_Задание_
Продолжите текст о духовной красоте во взглядах Максима, начав сразу после его последнего предложения.

_Выбранный текст_
=-=-=
Высшая ступень духовной красоты—красота божественная—обещана человеку только в «будущем веке», но ее отблески содержатся в многочисленных образах Первообраза, главным среди которых является сам человек. С ним и соединяет Максим свои представления о духовной красоте. Она в его понимании теснейшим образом связана со сферой этики, является прямым следствием нравственной и добродетельной жизни. Если в раю «божественная благодать и слава» покрывала наготу первого человека и «украшаше его предивне» (2, 188), то теперь согрешивший человек должен сам стяжать себе подобные одежды своим добродетельным образом жизни. Тогда и вокруг него расцветет «светоносная одежа святости» (25). Святость—βού та высшая ценность и ступень духовной красоты, которой должен и может достичь человек еще в этой жизни.
Обращаясь с наставительной речью к царю, Максим призывает его развивать в себе красоту душевную и не увлекаться преходящими благами и видимой телесной красотой. «Доброта душевная едина есть поистине, поелико боговидными добродетельми украшена есть» (163), к которым Максим относит основные этические ценности: правду, целомудрие, благость и человеколюбие (1,103). За эту «умную красоту души» и Сын Божий воспевается: «красен добротою паче всех сынов человеческих». Душевная (мысленная) красота и доброта выступают у Максима практически синонимами, и его эстетика в этом плане теснейшим образом переплетается с этикой.
Наиболее одаренные (а талантом в полном согласии с византийским автором Максим считает посылаемую «свыше коемуждо божественную благодать») (3, 284) люди, особенно религиозные писатели, обладают способностью передавать духовную красоту другим с помощью своих творений. Как мы помним, Максим и свои толкования считал не лишенными такой красоты. Но особое восхищение вызывают у него мыслители древности. Он высоко ценит Оригена, Дидима Слепца, Астерия, Евсевия, Василия Великого, Иоанна Златоуста, Августина, Иоанна Дамаскина. Книгу последнего он настоятельно советует читать православным за ее духовную красоту: «…воистину небесней красоте подобна есть и пище райстей и сладше паче меда и сота» (227). Особое же восхищение вызывают у Максима бесчисленные духовные красоты «Толковой псалтыри», для перевода которой он и был приглашен на Русь. Книга эта, пишет он, «некий вертоград всеплодный… наипаче же сосуд есть духовнаго меда, преисполнен всякиа сладости, услаждая вкушающих его» (2, 303—304).
Здесь следует отметить одну важную черту позднесредневековой эстетики, с особой наглядностью выраженную Максимом. В отличие от представителей патристики, восхищавшихся духовной (и художественной в том числе; вспомним многочисленные Ю анализы Августина художественных приемов авторов библейских книг) красотой текстов Писания, у позднесредневековых русских авторов, пожалуй, не меньшее восхищение вызывают уже сами толкования Писания, то есть экзегетические сочинения отцов церкви. Образованному человеку XVI в. изысканная риторика экзегетов часто доставляла больше духовного наслаждения, чем достаточно безыскусные в риторском плане (хотя в свое время Августин и пытался со всей силой своего риторского таланта доказать обратное) тексты самого Священного Писания. Глобальный эстетизм (религиозного толка) XVI в. не обошел своим влиянием и самых строгих религиозных мыслителей.
=-=-=
Данные для разметки границ
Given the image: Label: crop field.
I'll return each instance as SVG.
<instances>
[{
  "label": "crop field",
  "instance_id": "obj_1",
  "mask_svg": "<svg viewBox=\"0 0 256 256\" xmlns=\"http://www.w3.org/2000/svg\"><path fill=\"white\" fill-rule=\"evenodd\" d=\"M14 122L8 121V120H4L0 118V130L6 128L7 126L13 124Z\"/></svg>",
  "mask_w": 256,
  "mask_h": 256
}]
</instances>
=-=-=
_Результат выполнения_
Августин, как и греческие отцы церкви, усматривал бесконечную глубину библейских книг в их принципиальной многозначности, в наличии многих смысловых уровней, заложенных в них писателями[321] Максим же уверяет читателей «Толковой псалтыри» в том, что они получат наслаждение от различных способов толкования книги псалмов, то есть от уже выявленных и изложенных древними экзегетами смыслов Писания. По его глубокому убеждению, авторы «Толковой псалтыри» поднялись «выше письмен» самого Писания и с помощью Святого Духа выявили «скрываемаго разума в письмени трудолюбие со духом испытавше». Одни из них разъяснили иносказательный смысл, другие—возводительный и самый главный, а третьи—буквальный (302).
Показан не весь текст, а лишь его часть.